There was just time for Richard Langley to come on as a time wasting substitute. He received a mixed reception from the visiting supporters and clearly has much to do as he attempts to win the more fickle members of the Rangers support over.
Overall a decent point well won by QPR. Wolves only got a draw here on the opening day so not many teams will come here and win. It's always a bit demoralising to see your team shut up shop with half an hour to go and abandon all hope of getting a winner unless there's some special counter attack, and I don't understand the idea of pulling everybody back for corners, it just allows opponents to bring two extra men into the penalty area, but the negativity paid off.
In the pre-Holloway days Rangers would have crumbled under this kind of pressure. I remember Stuart Houston trying something like this at Oxford United when we led 3-2 at half time, although we hung on that second half was the scariest of my life!
Rangers were undoubtedly indebted to their defence. Shittu and to a lesser but still important degree Santos were excellent in the middle of the defence and Royce produced a goal keeping master class. Bignot was steady and Milanese continues to impress. The Italian website that said he wasn't as "quick as an arrow" were dead right but his experience, economy in possession and excellent positional sense make him a real asset. Bircham and Doherty battled hard in the middle and Steve Lomas was superb when he came on.
Moore saw little of the ball and was quiet but Cook did a good job on the other flank. Again the team were let down by the forwards. Sturridge, Furlong and Nygaard toiled away for ninety minutes between them without ever once looking like scoring. Last season Furlong's goals kept us up, this time round Rangers must find a new source. Whether that be Sturridge, or somebody from outside the club on loan remains to be seen but it is a real concern.
We now travel back to Loftus Road for two very tough home games against Luton and Leeds.

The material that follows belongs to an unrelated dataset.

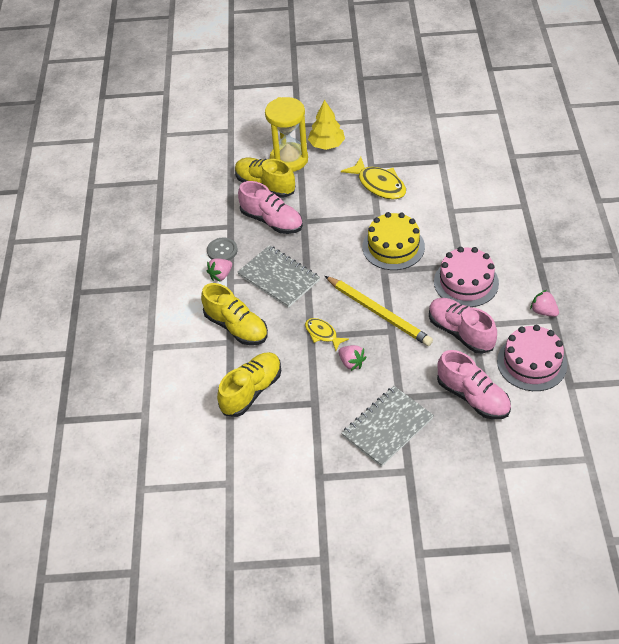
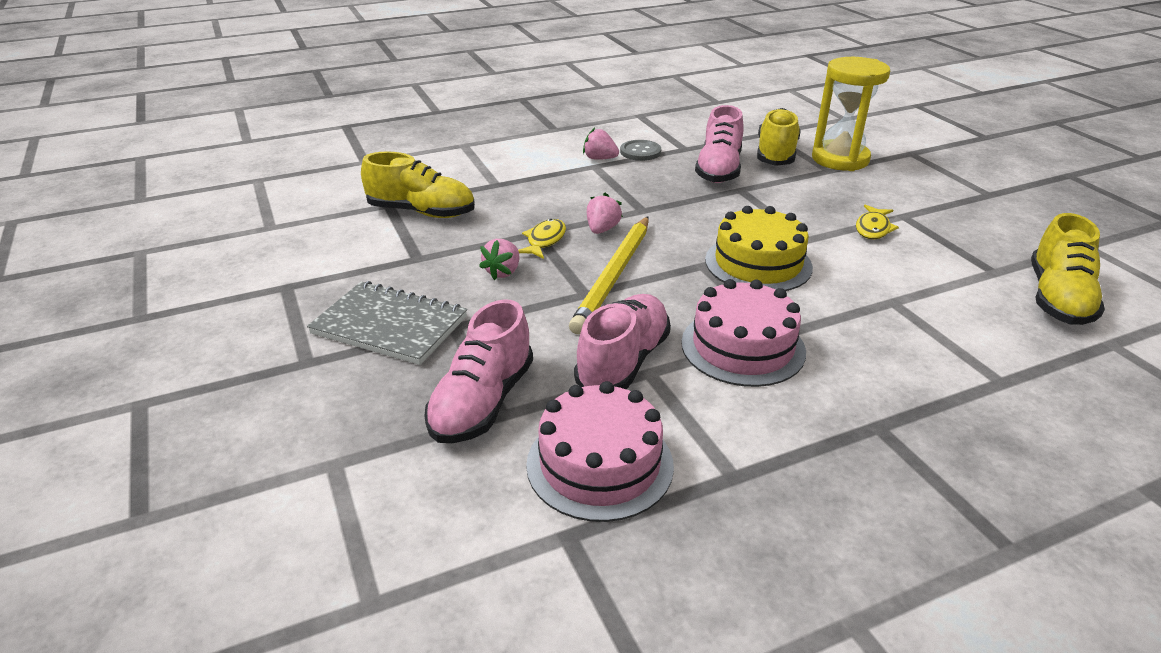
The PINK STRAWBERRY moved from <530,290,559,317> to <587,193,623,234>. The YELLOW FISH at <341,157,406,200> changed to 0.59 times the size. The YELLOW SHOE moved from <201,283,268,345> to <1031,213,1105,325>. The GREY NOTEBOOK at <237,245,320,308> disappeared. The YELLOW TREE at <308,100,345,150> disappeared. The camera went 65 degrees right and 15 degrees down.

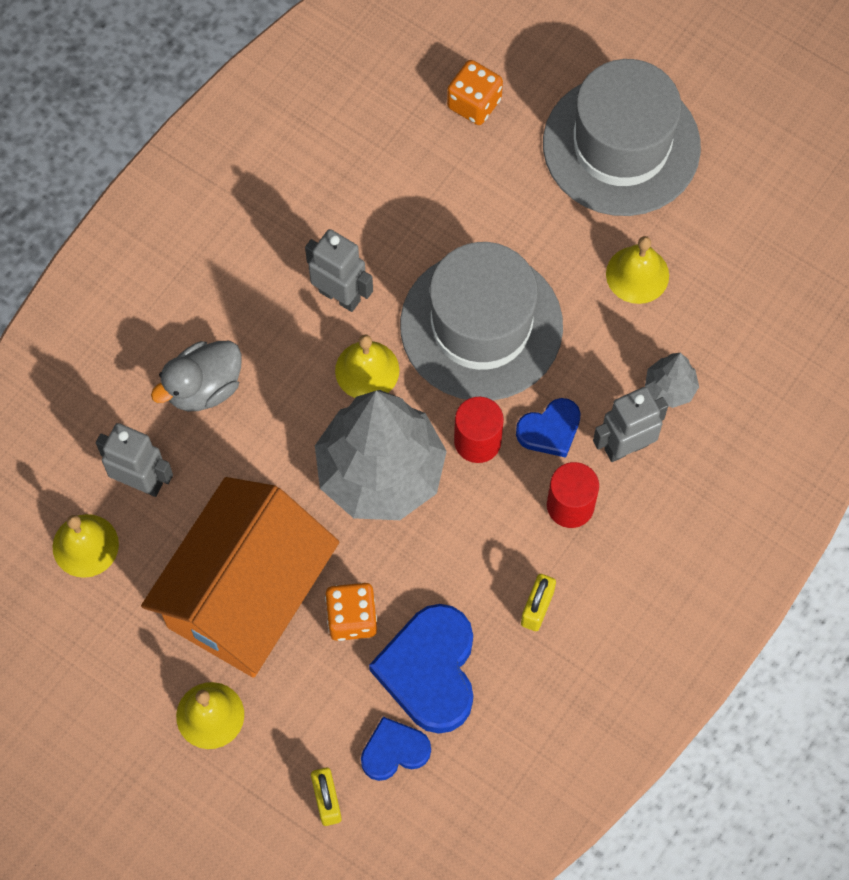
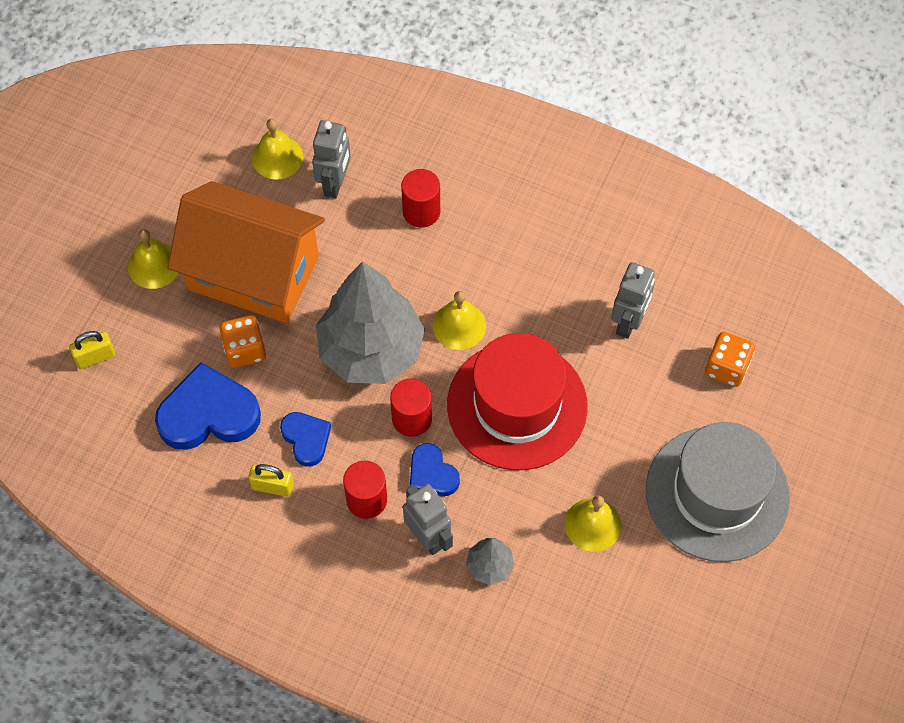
The BLUE HEART moved from <361,717,431,781> to <280,412,331,467>. The GREY DUCK at <151,341,242,411> was replaced by the RED CYLINDER at <401,169,440,228>. The GREY HAT at <400,242,563,400> became the RED HAT at <447,333,588,470>. The GREY ROBOT moved from <305,229,373,312> to <611,262,655,339>. The camera went 80 degrees right and 5 degrees down.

Southampton Niemi 6, Hajto 6, Lundekvam 6, Powell 7, Higginbotham 7, Prutton 7 (Kosowski 75, 8), Oakley 7 (Wise 85), Quashie 9, Belmadi 8, Jones 7 (Ormerod 75, 6), Fuller 6.
Subs Not Used: Smith, Cranie.
Goals: Higginbotham 37.
QPR Royce 9, Bignot 6, Shittu 8, Santos 7, Milanese 8, Moore 6, Bircham 6, Doherty 6 (Lomas 68, 8), Cook 7, Furlong 5 (Langley 90, -), Sturridge 5 (Nygaard 60, 5).

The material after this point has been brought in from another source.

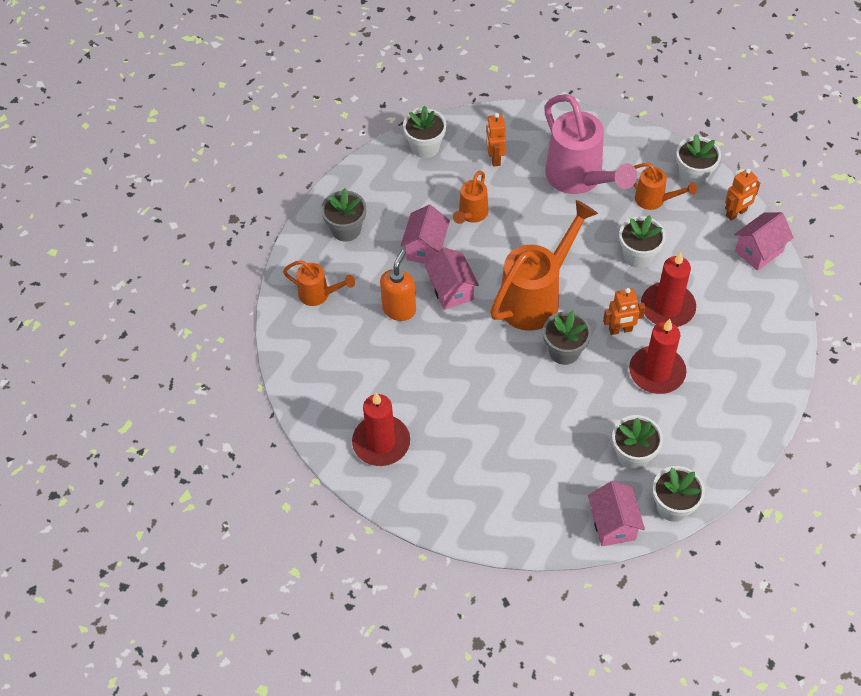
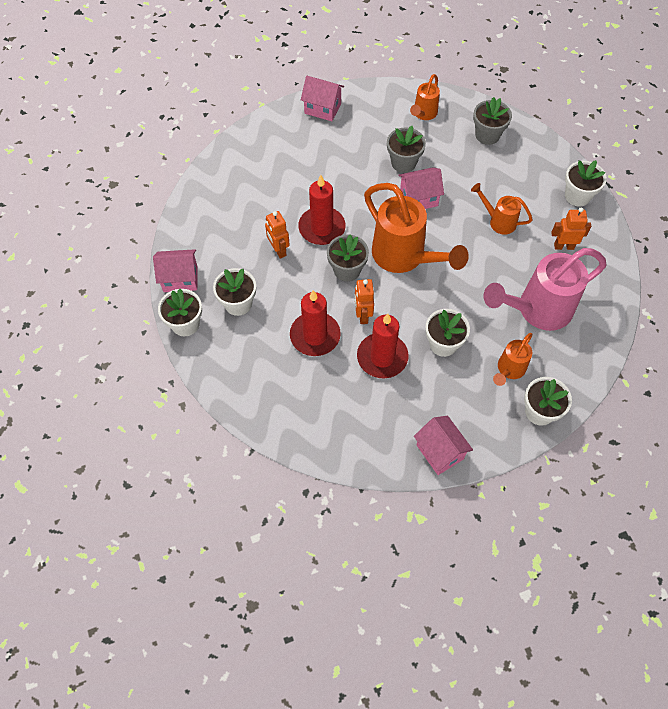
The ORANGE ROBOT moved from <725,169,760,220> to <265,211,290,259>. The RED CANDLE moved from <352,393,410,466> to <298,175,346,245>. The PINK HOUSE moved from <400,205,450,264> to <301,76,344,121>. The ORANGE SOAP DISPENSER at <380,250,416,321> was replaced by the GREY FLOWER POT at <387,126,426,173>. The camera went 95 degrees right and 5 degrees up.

Subs Not Used: Evatt, Ainsworth.
Booked: Santos, Sturridge, Bircham.
Goals: Shittu 32.
Man of the Match - Simon Royce - 9 In a backs to the wall effort it's inevitable that the opposition are going to break through a few times and on the three occasions Southampton did they were thwarted by terrific saves from Royce. After a poor display against Wolves he returned to form with a near faultless display.
Ref: R Beeby (Northamptonshire) - 5 Infuriated both sides with some really bizarre decisions. Very much a technical referee, doing everything by the book. If the tackle is from behind it's a free kick - it matters not that the player took all of the ball, never touched the man, and the opponent didn't even fall over. If a boot is above waist height it's a free kick, it matters not that the nearest opponent is five yards away and there's all the danger in that piece of play as you'd find in a child's birthday cake. He also clearly told his linesmen that he'd give all the free kicks and they should just do throws and offsides, even when the linesman is five yards away and he's thirty five. The FA absolutely love these technical, everything by the book robots so expect to see this guy awarding penalties at Old Trafford in the very near future.